USA’s Food & Drug Administration has permitted marketing of the first mobile medical application to help treat substance use disorders (SUD). It is planned that the reSET application, to be marketed by Pear Therapeutics, will be used with outpatient therapy to treat alcohol, cocaine, marijuana and stimulant SUDs but will not treat opioid dependence.
The reSET device was reviewed through the de novo premarket review pathway, a regulatory pathway for some low to moderate-risk devices that are novel and for which there is no legally marketed predicate device to which the device can claim substantial equivalence.
Carlos Peña, Director of the Division of Neurological & Physical Medicine Devices at the FDA’s Centre for Devices & Radiological Health commented: “This is an example of how innovative digital technologies can help provide patients access to additional tools during their treatment.” Peña continued, “More therapy tools means a greater potential to help improve outcomes, including abstinence, for patients with substance use disorder.”
The reSET device is a mobile medical app containing a patient application and clinician dashboard. The device delivers cognitive behavioural therapy to patients to teach the user skills that aid in the treatment of SUD and are intended to increase abstinence from substance abuse and increase retention in outpatient therapy programmes.

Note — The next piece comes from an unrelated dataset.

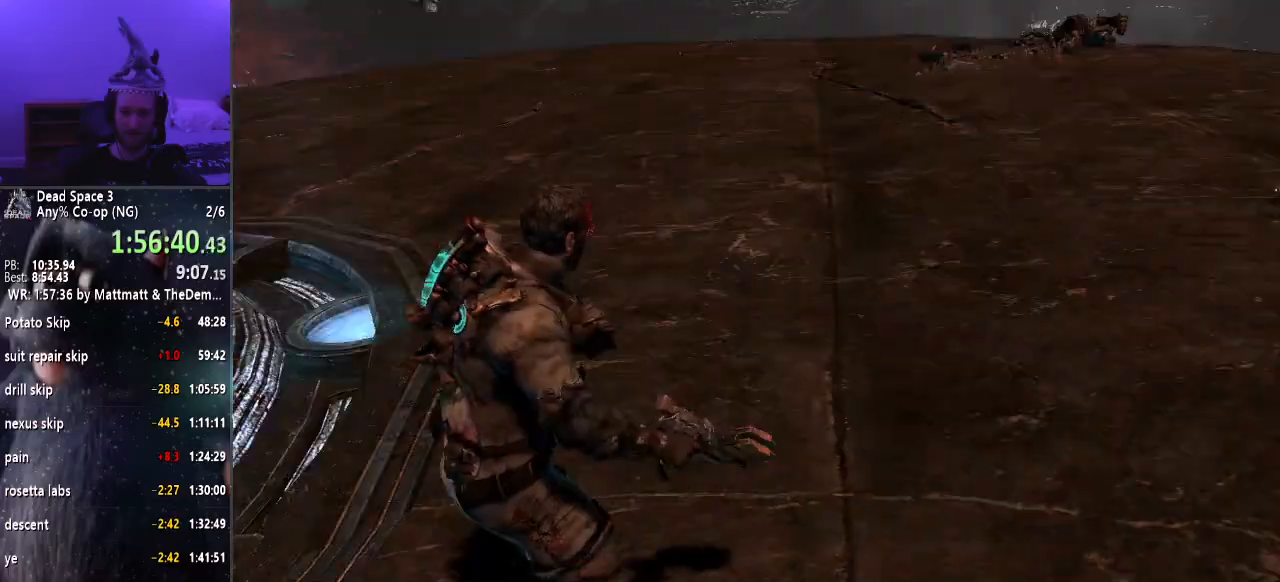
{"keys": ["shift", "w"], "mouse": [], "events": []}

The FDA reviewed data from a multi-site, unblinded 12-week clinical trial of 399 patients who received either standard treatment or standard treatment with the addition of a desktop-based version of reSET which could be accessed at the clinic or at home. The data showed a statistically significant increase in adherence to abstinence for the patients with alcohol, cocaine, marijuana and stimulant SUD in those who used reSET (40.3%) compared to the patients who did not (17.6%).
The reSET device is indicated as a prescription-only adjunct treatment for patients with SUD who are not currently on opioid replacement therapy, who do not abuse alcohol solely, or whose primary substance of abuse is not opioids.